A blind date with Lady Luck
It was a hot, humid afternoon when I was driving past the Meenambakkam airport on my way towards the outskirts of Chennai with my spouse and Mani, my nephew in the backseat that the sight of several vehicles parked alongside the stretch of the national highway drew my quick attention. As I decelerated and had a closer look at it I could notice brand new currency notes of various denominations, some sliding leeward, a few others rolling across the road with the men at the wheels running behind them and quickly pocketing them.

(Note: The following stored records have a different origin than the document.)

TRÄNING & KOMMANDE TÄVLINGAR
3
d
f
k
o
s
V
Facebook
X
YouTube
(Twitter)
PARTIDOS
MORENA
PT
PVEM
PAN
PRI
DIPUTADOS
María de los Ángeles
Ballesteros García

Opening the door then and there Mani pursued a few of them and shoved them into his trouser pocket that happened to be only of lower denominations like tens and fifties albeit that there were some hundred and five hundred rupee notes as well skimming fast across and along the road, outrunning him. Daring not to flirt with the peril of racing across the highway the boy, all of 18, traced his steps back to the car appearing chagrined and blaming his bad luck. My wife concurred with my supposition that the wads of spic and span currency notes probably carried that way a short while ago by a vehicle might have dropped unbeknown to those travelling in it.
On another occasion while driving along a national highway a tad before the peak hour on a manic Monday morning to the private engineering college (where I was a lecturer post my retirement from Air Force), I sighted what looked like a tipper truck lying careened on the road median. Soon stopping my car I observed a few motorists, riders of two-wheelers, pedestrians and others from nearby shops and lanes rushing towards it carrying big bags, baskets and whatever big containers they could get their hands on, filling them with the ripe mangoes lying scattered all around and moving out.

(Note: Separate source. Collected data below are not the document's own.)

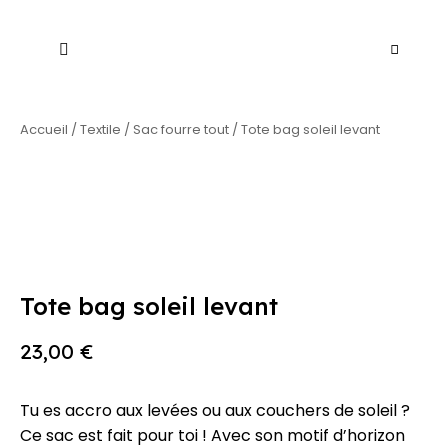
Accueil
/
Textile
/
Sac fourre tout
/ Tote bag soleil levant
Tote bag soleil levant
23,00
€
Tu es accro aux levées ou aux couchers de soleil ?
Ce sac est fait pour toi ! Avec son motif d’horizon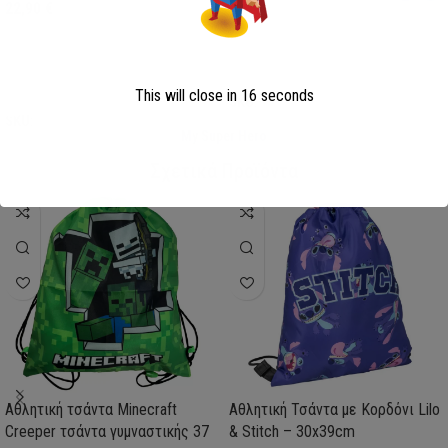
22,90
€
Επιλογή
Επιλογή
This will close in
15
seconds
SKU:
AVE23-0281
SKU:
FML358114
My Super Hero
Σχετικά Προϊόντα
Αθλητική τσάντα Minecraft
Αθλητική Τσάντα με Κορδόνι Lilo
Creeper τσάντα γυμναστικής 37
& Stitch – 30x39cm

As I lowered the window glasses a wee bit, I enjoyed relishing the sweet smell of the hybrid variety of the delicious fruit wafting past my nostrils. Under the nose of the driver of the heavy vehicle who was standing afar, hands on hips and watching in despair the broad daylight heist, the entire contents of the lorry were emptied out within flat fifteen minutes.
Driving on a short stretch of a crazy paving at an outskirt area of Chennai I found people burstling around a huge petrol tanker carrying plastic buckets, tubs and what not and filling them up. Their source of collection of fuel was its profuse leak from a side of the tank resting on a jag jutting from a boulder lying beside the road. I stayed gormlessly in the car and kept merely watching the scene, a handful of empty containers lying in the boot of my car notwithstanding.
I began driving my way ahead musing to myself, "How much I would have stood to benefit, had I availed those golden opportunities. Back at home it hit me that when lady luck came knocking at my door, I failed to embrace her.